Nomadland – Ode alla libertà nella solitudine
Nella lingua inglese esistono due parole, estremamente differenti, che in italiano potrebbero essere tradotte entrambe con il termine “casa”: House e Home. La differenza sta però nella loro natura: se house è la casa in quanto entità concreta, come edificio o struttura, home è un concetto più aleatorio e confuso. Può corrispondere a quella che chiamiamo house, ma è possibile anche si tratti di un altro posto, di una persona, di qualsiasi cosa ci faccia sentire veramente a casa, abbracciando quindi un ambito più affettivo che tangibile. Nella canzone Home is a question mark Morrisey articolò questo pensiero chiedendosi “Home, is it just a word or is it something you carry within you?”. Questa frase in Nomadland, ultimo film di Chloé Zhao e vincitore del Leone d’oro alla 77° Mostra del Cinema di Venezia, viene rievocata attraverso i tatuaggi di una nomade che Fern (Frances McDormand) incontra sul suo percorso, ma è anche un’idea che aleggia su tutto il film. È possibile sentirsi a casa senza avere un posto concreto dove mettere le radici?

Nomadland nasce dal saggio “Nomadland – Surviving America in the Twenty-First Century” di Jessica Bruder, che cerca di inquadrare una realtà complessa dell’America post-Grande recessione: gruppi di ultracinquantenni che non possono permettersi di andare in pensione e nemmeno di avere una casa stabile. Così hanno deciso di abitare su dei piccoli furgoncini e di girare l’America alla ricerca di modesti lavori stagionali che bastano per pagare il posto macchina, la benzina e il cibo. Chloé Zhao da regista e sceneggiatrice porta sullo schermo quelle storie nascoste della nuova America usando Fern di McDormand più come esempio che come protagonista. Sembra quasi un caso che la camera attenta, delicata e quasi invisibile di Zhao stia seguendo la vita di Fern e non quella di un’altra persona. Fern è un’anomalia per i molti, sconosciuti e non, che le chiedono se ha bisogno di aiuto, di un posto dove stare, ma lei cerca di non tentennare nonostante le difficoltà di quella nuova vita. Fern è scappata da una città fantasma e dalla perdita del marito per ricrearsi. Vive una libertà e un’indipendenza rare al giorno d’oggi, che però non riescono comunque a sfuggire ai dettami di una società capitalista. La macchina da presa la segue preoccupata mentre Fern si sposta tra un fast food e un centro logistico di Amazon, il tutto mentre potrebbe rischiare ogni sera di morire di freddo nel suo van.

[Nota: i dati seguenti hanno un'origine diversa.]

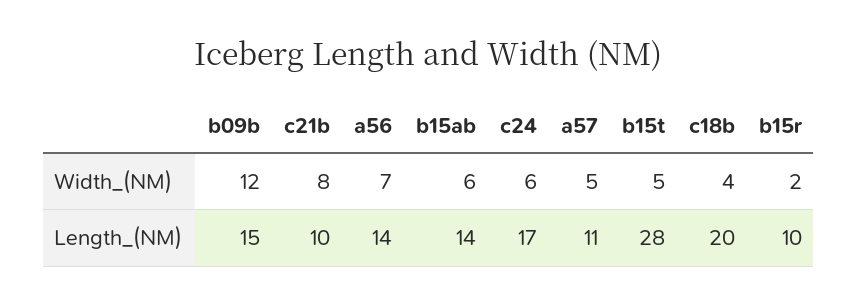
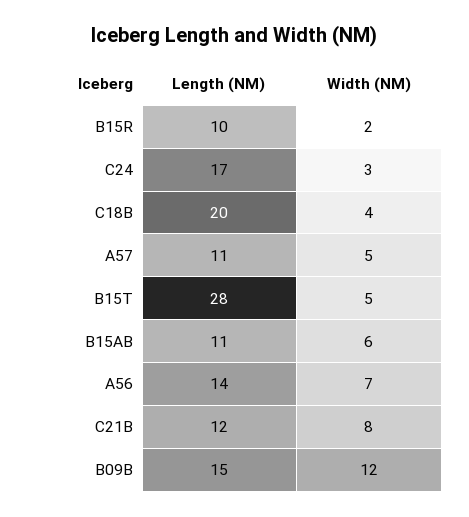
  {
    "b09b": {
      "Width_(NM)": 12,
      "Length_(NM)": 15
    },
    "c21b": {
      "Width_(NM)": 8,
-     "Length_(NM)": 10
+     "Length_(NM)": 12
    },
    "a56": {
      "Width_(NM)": 7,
      "Length_(NM)": 14
    },
    "b15ab": {
      "Width_(NM)": 6,
-     "Length_(NM)": 14
+     "Length_(NM)": 11
    },
    "c24": {
-     "Width_(NM)": 6,
+     "Width_(NM)": 3,
      "Length_(NM)": 17
    },
    "a57": {
      "Width_(NM)": 5,
      "Length_(NM)": 11
    },
    "b15t": {
      "Width_(NM)": 5,
      "Length_(NM)": 28
    },
    "c18b": {
      "Width_(NM)": 4,
      "Length_(NM)": 20
    },
    "b15r": {
      "Width_(NM)": 2,
      "Length_(NM)": 10
    }
  }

Frances McDormand con il suo viso amabile quanto stoico riesce a dare vita alla solitudine di Fern, al suo vivere fuori dalle norme societarie, ma anche alla sua voglia di ricominciare da se stessa. Attorno all’attrice ruotano una serie di veri nomadi, alcuni, come Linda May, intervistati anche dalla stessa Bruder all’epoca della scrittura del saggio. Se Nomadland è un film riuscito, lo si deve alla natura estremamente compatibile di Fern e di Zhao: entrambe sono mosse dalla stessa curiosità di vedere il mondo e di ascoltare le voci degli sconosciuti che incontrano lungo il percorso. I loro sguardi sono puri e privi di giudizio, ma soprattutto sono attenti, osservando anche quelle realtà di chi è stato dimenticato da tutti e tutto. Chloé Zhao segue Fern creando un ibrido tra documentario e film, perché se il personaggio è sì inventato e inserito nel contesto descritto da Bruder, il quadro che riesce a creare della vita di Fern è estremamente vivido e reale. In ogni inquadratura, quando segue la sua protagonista a lavoro oppure mentre cammina in silenzio, dimostra di essere disposta ad ascoltarla e ad imparare da lei. È uno sguardo, simile a quello dolce di Agnès Varda, di cui Zhao aveva già dato prova con i precedenti Songs My Brothers Taught Me (2015) e The Rider (2017), ma che con Nomadland trova una nuova definitiva compiutezza.

Se il film offre spunti di discussione sulla condizione economica di una fetta dimenticata della forza lavoro americana, ad emergere prepotente è una riflessione sulla nostra volatile esperienza umana e un invito a cercare una vera e propria casa (nell’accezione emozionale del termine). La vita dipinta da Nomadland ricorda una lunga strada, non sempre dritta, dove è possibile perdersi e sbandare, ma anche trovare il percorso giusto, che non deve per forza seguire le regole imposte dalla società. Nomadland è un’ode dolce e sentita alla vita, alla libertà e al godersi la strada senza per forza pensare a dove porterà, perché in fondo non conta: l’importante sono il viaggio, la crescita, l’apertura mentale e l’atto di fede che è la speranza nel domani.